== Segment start ==

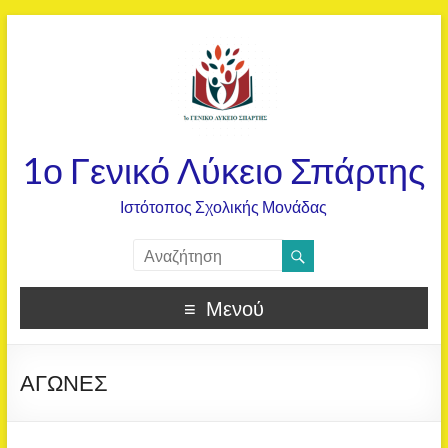
1ο Γενικό Λύκειο Σπάρτης
Ιστότοπος Σχολικής Μονάδας
Μενού
ΑΓΩΝΕΣ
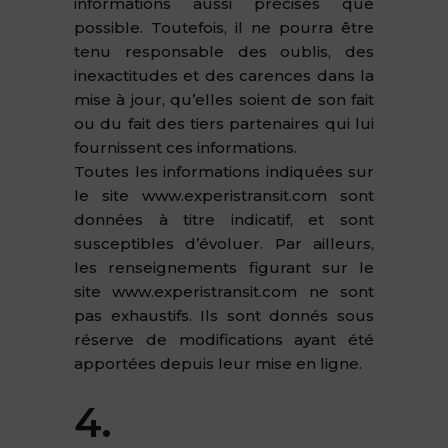
informations aussi précises que
possible. Toutefois, il ne pourra être
tenu responsable des oublis, des
inexactitudes et des carences dans la
mise à jour, qu’elles soient de son fait
ou du fait des tiers partenaires qui lui
fournissent ces informations.
Toutes les informations indiquées sur
le site www.experistransit.com sont
données à titre indicatif, et sont
susceptibles d’évoluer. Par ailleurs,
les renseignements figurant sur le
site www.experistransit.com ne sont
pas exhaustifs. Ils sont donnés sous
réserve de modifications ayant été
apportées depuis leur mise en ligne.
4.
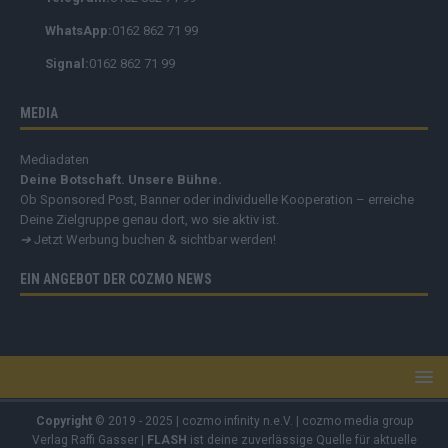
WhatsApp:
0162 862 71 99
Signal:
0162 862 71 99
MEDIA
Mediadaten
Deine Botschaft. Unsere Bühne.
Ob Sponsored Post, Banner oder individuelle Kooperation – erreiche
Deine Zielgruppe genau dort, wo sie aktiv ist.
➔
Jetzt Werbung buchen & sichtbar werden!
EIN ANGEBOT DER COZMO NEWS
Copyright
© 2019 - 2025 | cozmo infinity n.e.V. | cozmo media group
Verlag Raffi Gasser |
FLASH
ist deine zuverlässige Quelle für aktuelle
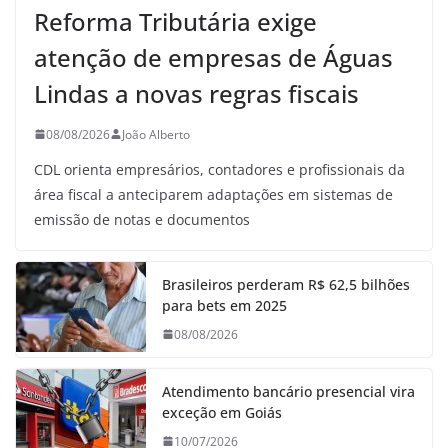
Reforma Tributária exige
atenção de empresas de Águas
Lindas a novas regras fiscais
08/08/2026
João Alberto
CDL orienta empresários, contadores e profissionais da
área fiscal a anteciparem adaptações em sistemas de
emissão de notas e documentos
Brasileiros perderam R$ 62,5 bilhões
para bets em 2025
08/08/2026
Atendimento bancário presencial vira
exceção em Goiás
10/07/2026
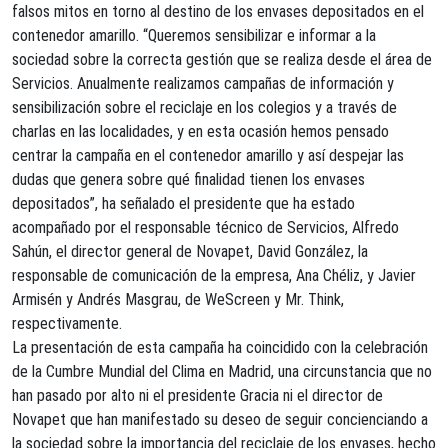
falsos mitos en torno al destino de los envases depositados en el
contenedor amarillo. “Queremos sensibilizar e informar a la
sociedad sobre la correcta gestión que se realiza desde el área de
Servicios. Anualmente realizamos campañas de información y
sensibilización sobre el reciclaje en los colegios y a través de
charlas en las localidades, y en esta ocasión hemos pensado
centrar la campaña en el contenedor amarillo y así despejar las
dudas que genera sobre qué finalidad tienen los envases
depositados”, ha señalado el presidente que ha estado
acompañado por el responsable técnico de Servicios, Alfredo
Sahún, el director general de Novapet, David González, la
responsable de comunicación de la empresa, Ana Chéliz, y Javier
Armisén y Andrés Masgrau, de WeScreen y Mr. Think,
respectivamente.
La presentación de esta campaña ha coincidido con la celebración
de la Cumbre Mundial del Clima en Madrid, una circunstancia que no
han pasado por alto ni el presidente Gracia ni el director de
Novapet que han manifestado su deseo de seguir concienciando a
la sociedad sobre la importancia del reciclaje de los envases, hecho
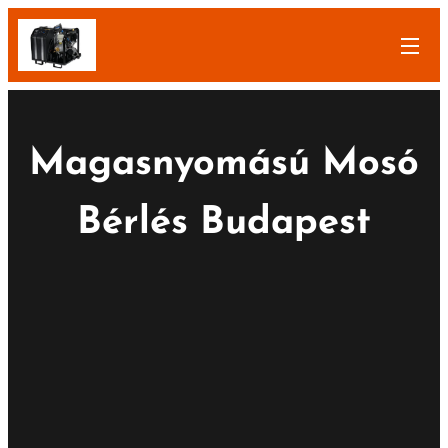
Magasnyomású Mosó
Bérlés Budapest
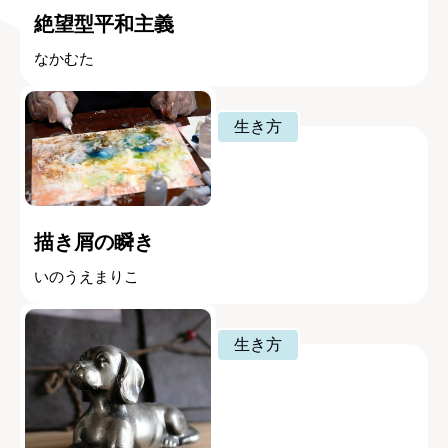
絶望型平和主義
なかむた
生き方
描き屑の瞬き
いのうえまりこ
生き方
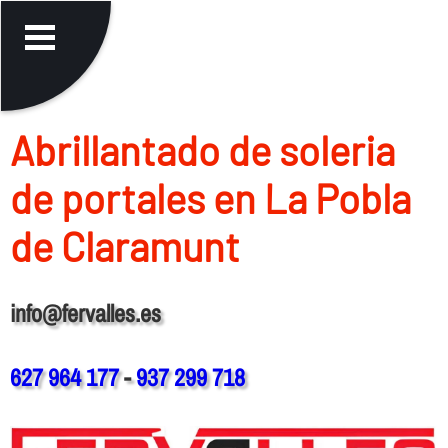
Abrillantado de soleria
de portales en La Pobla
de Claramunt
info@fervalles.es
627 964 177
-
937 299 718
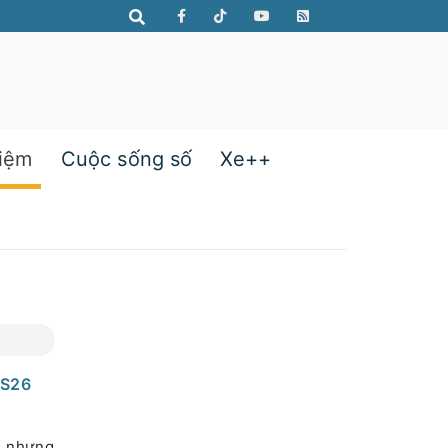
hiệm
Cuộc sống số
Xe++
 S26
, nhưng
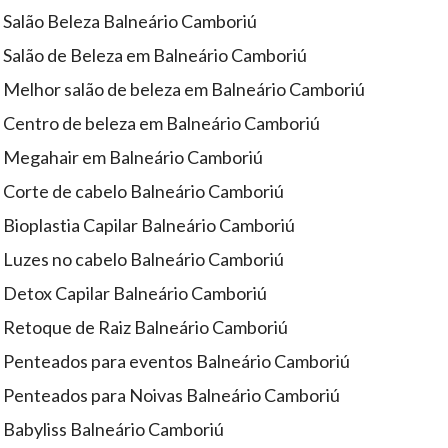
Salão Beleza Balneário Camboriú
Salão de Beleza em Balneário Camboriú
Melhor salão de beleza em Balneário Camboriú
Centro de beleza em Balneário Camboriú
Megahair em Balneário Camboriú
Corte de cabelo Balneário Camboriú
Bioplastia Capilar Balneário Camboriú
Luzes no cabelo Balneário Camboriú
Detox Capilar Balneário Camboriú
Retoque de Raiz Balneário Camboriú
Penteados para eventos Balneário Camboriú
Penteados para Noivas Balneário Camboriú
Babyliss Balneário Camboriú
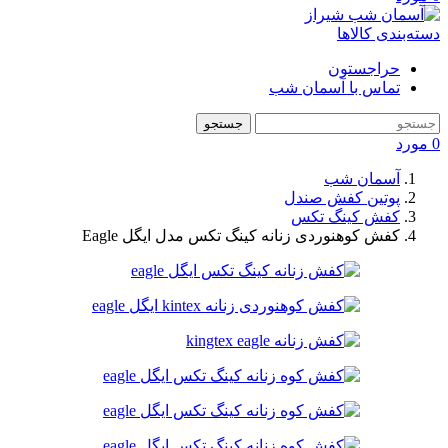
دسته‌بندی کالاها
حراجستون
تماس با آسمان شب
جستجو
0
مورد
آسمان شب
پوتین کفش صندل
کفش کینگ تکس
کفش کوهنوردی زنانه کینگ تکس مدل ایگل Eagle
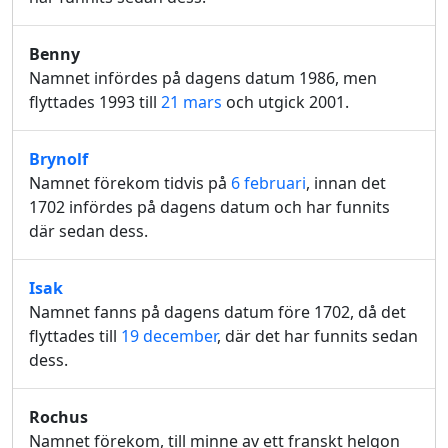
Benny
Namnet infördes på dagens datum 1986, men
flyttades 1993 till
21 mars
och utgick 2001.
Brynolf
Namnet förekom tidvis på
6 februari
, innan det
1702 infördes på dagens datum och har funnits
där sedan dess.
Isak
Namnet fanns på dagens datum före 1702, då det
flyttades till
19 december
, där det har funnits sedan
dess.
Rochus
Namnet förekom, till minne av ett franskt helgon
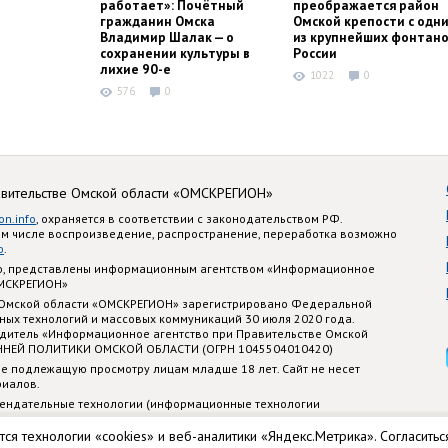
работает»: Почётный
преображается район
гражданин Омска
Омской крепости с одн
Владимир Шалак — о
из крупнейших фонтано
сохранении культуры в
России
лихие 90-е
1022
0
576
0
авительстве Омской области «ОМСКРЕГИОН»
on.info
, охраняется в соответствии с законодательством РФ.
ом числе воспроизведение, распространение, переработка возможно
o
.
nfo, представлены информационным агентством «Информационное
ОМСКРЕГИОН»
 Омской области «ОМСКРЕГИОН» зарегистрировано Федеральной
ных технологий и массовых коммуникаций 30 июля 2020 года.
едитель «Информационное агентство при Правительстве Омской
ННЕЙ ПОЛИТИКИ ОМСКОЙ ОБЛАСТИ (ОГРН 1045504010420)
е подлежащую просмотру лицам младше 18 лет. Сайт не несет
риалов.
ендательные технологии (информационные технологии
стематизации и анализа сведений, относящихся к предпочтениям
 территории Российской Федерации)
тся технологии «cookies» и веб-аналитики «Яндекс.Метрика». Согласитьс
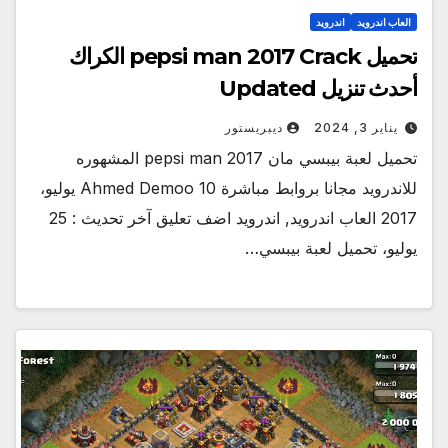
العاب اندرويد
اندرويد
تحميل pepsi man 2017 Crack الكراك
أحدث تنزيل Updated
يناير 3, 2024
ديبريستور
تحميل لعبة بيبسي مان pepsi man 2017 المشهوره
للاندرويد مجانا بروابط مباشرة Ahmed Demoo 10 يوليو،
2017 العاب اندرويد, اندرويد اضف تعليق آخر تحديث : 25
يوليو، تحميل لعبة بيبسي…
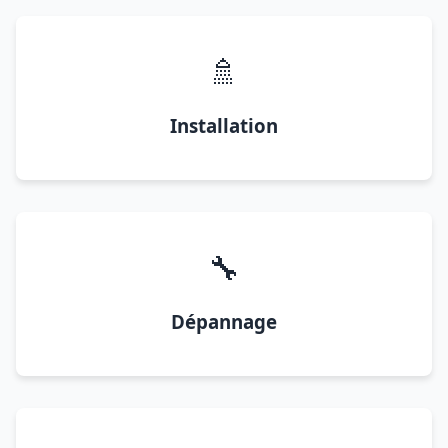
🚿
Installation
🔧
Dépannage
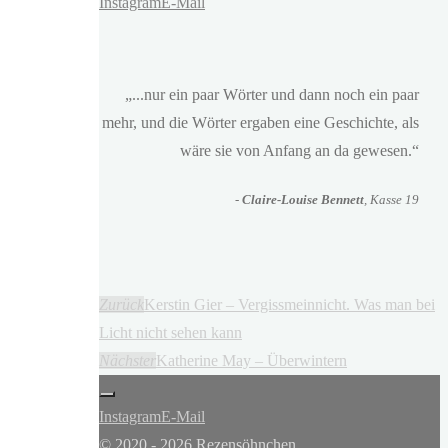
Instagram
E-Mail
„...nur ein paar Wörter und dann noch ein paar
mehr, und die Wörter ergaben eine Geschichte, als
wäre sie von Anfang an da gewesen.“
-
Claire-Louise Bennett
, Kasse 19
Zurück
Kerstin Gier – Vergissmeinnicht. Was man bei
Licht nicht sehen kann
Nächster
Katherine May – Überwintern
Instagram
E-Mail
© 2020 - 2026 Rezensöhnchen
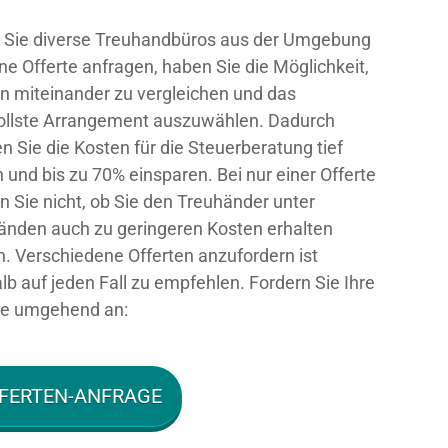
Sie diverse Treuhandbüros aus der Umgebung
ne Offerte anfragen, haben Sie die Möglichkeit,
n miteinander zu vergleichen und das
ollste Arrangement auszuwählen. Dadurch
n Sie die Kosten für die Steuerberatung tief
n und bis zu 70% einsparen. Bei nur einer Offerte
n Sie nicht, ob Sie den Treuhänder unter
nden auch zu geringeren Kosten erhalten
n. Verschiedene Offerten anzufordern ist
lb auf jeden Fall zu empfehlen. Fordern Sie Ihre
te umgehend an:
FERTEN-ANFRAGE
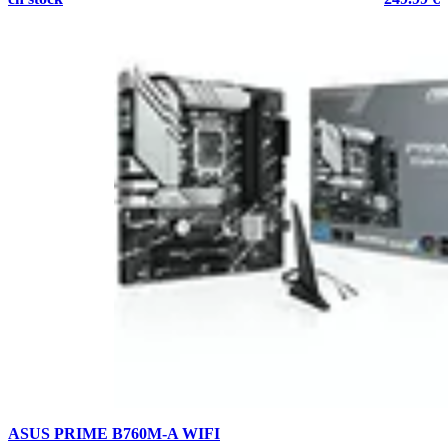
ASUS PRIME B760M-A WIFI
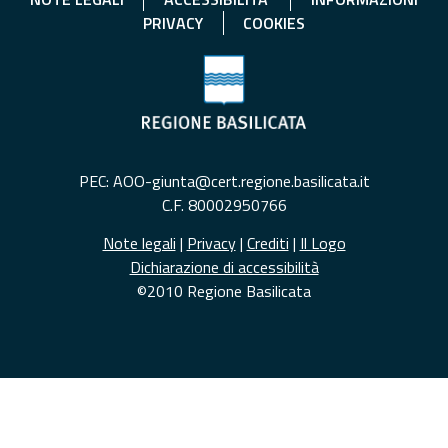
PRIVACY
COOKIES
PEC: AOO-giunta@cert.regione.basilicata.it
C.F. 80002950766
Note legali
|
Privacy
|
Crediti
|
Il Logo
Dichiarazione di accessibilità
©2010 Regione Basilicata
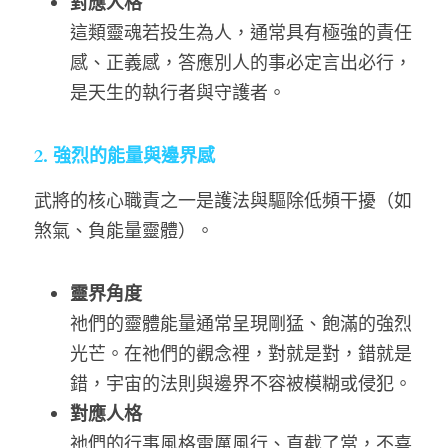
對應人格
這類靈魂若投生為人，通常具有極強的責任
感、正義感，答應別人的事必定言出必行，
是天生的執行者與守護者。
2. 強烈的能量與邊界感
武將的核心職責之一是護法與驅除低頻干擾（如
煞氣、負能量靈體）。
靈界角度
祂們的靈體能量通常呈現剛猛、飽滿的強烈
光芒。在祂們的觀念裡，對就是對，錯就是
錯，宇宙的法則與邊界不容被模糊或侵犯。
對應人格
祂們的行事風格雷厲風行、直截了當，不喜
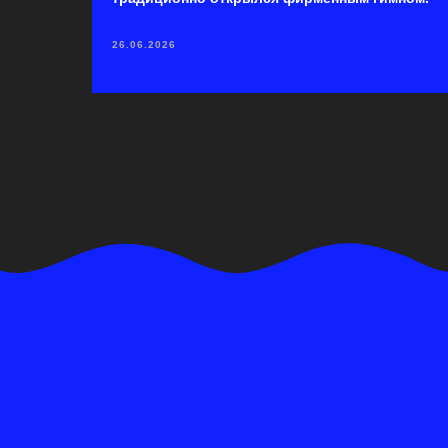
26.06.2026
ОН
Сотрудничество
Диза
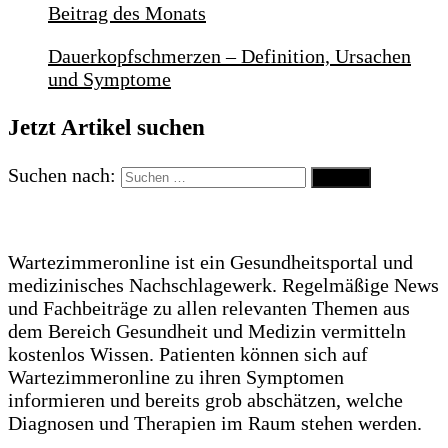
Beitrag des Monats
Dauerkopfschmerzen – Definition, Ursachen
und Symptome
Jetzt Artikel suchen
Suchen nach:
Wartezimmeronline ist ein Gesundheitsportal und
medizinisches Nachschlagewerk. Regelmäßige News
und Fachbeiträge zu allen relevanten Themen aus
dem Bereich Gesundheit und Medizin vermitteln
kostenlos Wissen. Patienten können sich auf
Wartezimmeronline zu ihren Symptomen
informieren und bereits grob abschätzen, welche
Diagnosen und Therapien im Raum stehen werden.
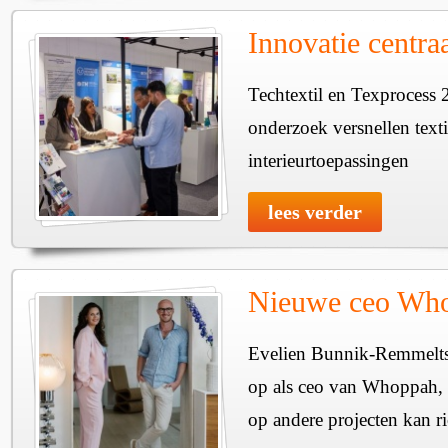
Innovatie centra
Techtextil en Texprocess 
onderzoek versnellen texti
interieurtoepassingen
lees verder
Nieuwe ceo Wh
Evelien Bunnik-Remmelts
op als ceo van Whoppah, w
op andere projecten kan ri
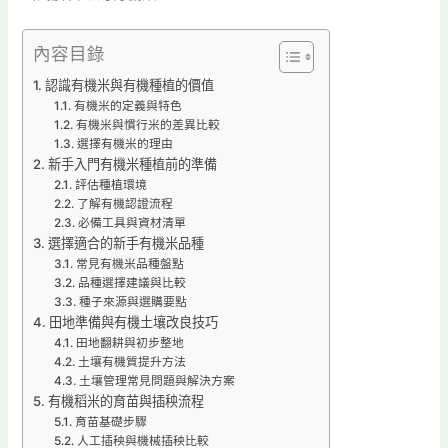
內容目錄
認識有機米與有機種植的價值
有機米的定義與特色
有機米與慣行米的差異比較
選擇有機米的理由
新手入門有機米種植前的準備
評估種植環境
了解有機認證流程
必備工具與資材清單
選擇適合的新手有機米品種
常見有機米品種盤點
品種選擇建議與比較
種子來源與選購要點
田地準備與有機土壤改良技巧
田地翻耕與初步整地
土壤有機質提升方法
土壤管理常見問題與解決方案
有機稻米的育苗與插秧流程
育苗基礎步驟
人工插秧與機械插秧比較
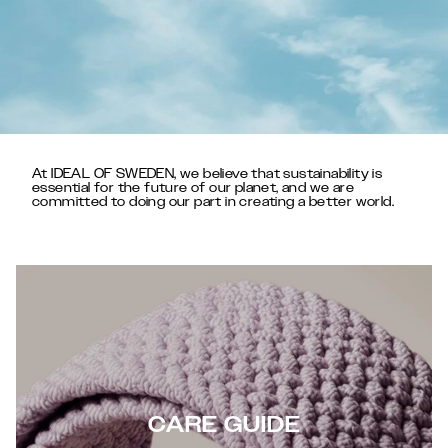
At IDEAL OF SWEDEN, we believe that sustainability is
essential for the future of our planet, and we are
committed to doing our part in creating a better world.
CARE GUIDE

== Segment end ==

JOB: Report every line of the preceding listing where the string "Novapet" occurs.

ANSWER FOR THIS EXERCISE:
Sahún, el director general de Novapet, David González, la
Novapet que han manifestado su deseo de seguir concienciando a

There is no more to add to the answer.